Coupled with the announcement of a fine from the Financial Services Authority (FSA) for inappropriate LIBOR submissions, this was curtains for Diamond, who having fronted a parliamentary committee claiming no knowledge of the practice of fixing LIBOR, was forced to resign.

Barclays Chairman Marcus Agius also resigned, preceded by Chief Operating Officer, Jerry del Missier, who had admitted to the parliamentary inquiry that manipulation had taken place but, in a novel defence, claimed Paul Tucker, the Deputy Governor of the Bank of England, had encouraged him to do it. Tucker denied this, but the controversy subsequently stymied his chances of replacing Sir Mervyn King as the Governor.

Deputy BoE Governor Paul Tucker denied telling Diamond to rig the LIBOR.

Enter the emails

In reporting its fine for Barclays, the FSA documented numerous emails and phone calls from Barclays traders to submitters requesting low or high submissions should be made (depending on the need to raise or lower rates).

One egregious example sums up the casual way that business was conducted.

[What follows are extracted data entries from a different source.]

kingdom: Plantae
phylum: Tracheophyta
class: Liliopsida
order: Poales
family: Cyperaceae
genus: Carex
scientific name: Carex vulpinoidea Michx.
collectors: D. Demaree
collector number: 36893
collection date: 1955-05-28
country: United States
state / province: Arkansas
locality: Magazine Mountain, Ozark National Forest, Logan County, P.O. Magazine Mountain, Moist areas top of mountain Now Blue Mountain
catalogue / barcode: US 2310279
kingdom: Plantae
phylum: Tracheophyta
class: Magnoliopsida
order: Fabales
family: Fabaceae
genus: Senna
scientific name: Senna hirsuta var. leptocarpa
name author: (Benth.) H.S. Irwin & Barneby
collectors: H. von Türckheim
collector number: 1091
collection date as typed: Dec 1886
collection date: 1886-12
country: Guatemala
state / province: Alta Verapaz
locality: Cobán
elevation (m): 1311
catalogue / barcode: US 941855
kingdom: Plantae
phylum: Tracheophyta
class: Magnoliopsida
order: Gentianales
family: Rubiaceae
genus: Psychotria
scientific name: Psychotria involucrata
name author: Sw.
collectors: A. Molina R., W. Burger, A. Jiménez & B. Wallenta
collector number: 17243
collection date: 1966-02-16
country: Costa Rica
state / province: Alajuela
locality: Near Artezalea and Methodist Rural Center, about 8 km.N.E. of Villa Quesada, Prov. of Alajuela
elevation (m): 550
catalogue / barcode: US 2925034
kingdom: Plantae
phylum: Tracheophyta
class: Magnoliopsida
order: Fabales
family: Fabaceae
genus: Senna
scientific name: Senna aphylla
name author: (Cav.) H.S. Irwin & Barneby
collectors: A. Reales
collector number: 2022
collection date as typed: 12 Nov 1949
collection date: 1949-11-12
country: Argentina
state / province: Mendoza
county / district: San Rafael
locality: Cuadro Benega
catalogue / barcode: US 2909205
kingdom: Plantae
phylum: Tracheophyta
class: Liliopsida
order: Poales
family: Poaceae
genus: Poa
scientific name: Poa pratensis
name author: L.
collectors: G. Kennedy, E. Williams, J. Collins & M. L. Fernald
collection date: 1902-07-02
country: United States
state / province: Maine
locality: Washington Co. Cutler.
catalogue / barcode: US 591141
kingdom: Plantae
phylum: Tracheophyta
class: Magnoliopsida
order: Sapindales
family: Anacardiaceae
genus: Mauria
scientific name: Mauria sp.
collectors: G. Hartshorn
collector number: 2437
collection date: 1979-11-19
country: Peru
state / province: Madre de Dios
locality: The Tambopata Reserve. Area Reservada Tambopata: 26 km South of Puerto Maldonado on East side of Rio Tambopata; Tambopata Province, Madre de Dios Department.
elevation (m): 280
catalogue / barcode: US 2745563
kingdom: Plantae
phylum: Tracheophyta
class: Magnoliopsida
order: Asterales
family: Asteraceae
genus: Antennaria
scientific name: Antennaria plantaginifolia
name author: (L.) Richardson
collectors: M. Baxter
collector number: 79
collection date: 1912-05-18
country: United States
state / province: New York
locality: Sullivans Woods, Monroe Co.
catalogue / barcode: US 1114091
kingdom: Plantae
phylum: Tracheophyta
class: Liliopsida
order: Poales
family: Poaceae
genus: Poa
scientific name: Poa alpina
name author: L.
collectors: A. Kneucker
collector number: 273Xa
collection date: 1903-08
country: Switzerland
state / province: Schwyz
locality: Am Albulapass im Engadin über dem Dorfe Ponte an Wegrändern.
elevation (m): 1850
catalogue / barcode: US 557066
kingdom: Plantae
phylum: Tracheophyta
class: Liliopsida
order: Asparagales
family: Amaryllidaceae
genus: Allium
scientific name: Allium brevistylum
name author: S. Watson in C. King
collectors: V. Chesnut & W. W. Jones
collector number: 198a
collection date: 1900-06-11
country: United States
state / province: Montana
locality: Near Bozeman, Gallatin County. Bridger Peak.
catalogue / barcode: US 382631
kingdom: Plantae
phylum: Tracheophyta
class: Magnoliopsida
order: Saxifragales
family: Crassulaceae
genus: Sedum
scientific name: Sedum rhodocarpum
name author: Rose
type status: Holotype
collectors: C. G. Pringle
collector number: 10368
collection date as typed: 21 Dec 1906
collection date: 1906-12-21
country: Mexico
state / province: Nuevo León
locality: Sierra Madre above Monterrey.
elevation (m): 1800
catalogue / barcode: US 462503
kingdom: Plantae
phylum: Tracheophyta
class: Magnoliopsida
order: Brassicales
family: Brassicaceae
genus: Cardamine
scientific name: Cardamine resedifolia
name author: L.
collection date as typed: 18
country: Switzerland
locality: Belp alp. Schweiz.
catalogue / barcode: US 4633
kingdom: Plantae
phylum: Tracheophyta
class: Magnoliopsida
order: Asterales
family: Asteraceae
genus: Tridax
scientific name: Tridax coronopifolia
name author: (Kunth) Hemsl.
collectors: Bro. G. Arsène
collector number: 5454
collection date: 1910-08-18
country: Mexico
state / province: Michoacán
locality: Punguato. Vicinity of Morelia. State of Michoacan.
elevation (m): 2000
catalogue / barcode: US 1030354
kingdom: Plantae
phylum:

In 2006, a Barclays trader received an email from an external trader requesting a lower submission on 3 months USD LIBOR, “If it comes in unchanged I’m a dead man”. Later in the day, obviously happy, the external trader emailed, “Dude. I owe you big time! Come over one day after work and I’m opening a bottle of Bollinger”.

Potentially many hundreds of thousands of loans were made at rates that were too high and as a result businesses and borrowers may have paid millions - even billions - too much for their loans. All the while, the banks involved reported billions in profits and gave millions in bonuses to individual traders.

What next?

In September this year, Martin Wheatley, soon to be head of the new UK Financial Conduct Authority (FCA) published a report into the LIBOR scandal. The report concluded the current system should remain substantially unchanged but with additional regulations put in place and new criminal sanctions be introduced for market manipulation. The report also recommended the LIBOR process be taken away from the BBA.

Along with the GFC, PPI scandal and money laundering outrages, the LIBOR scandal is yet another example of the banking industry breaching the trust placed in it by its customers and the general public. The Economist - not usually known for biting the financial hand that feeds it - calls the LIBOR scandal the “rotten heart of finance”.

When the trust we hold in our banks breaks down, we have no option but to ask our politicians to reinstitute the integrity of the banking system. We await their response.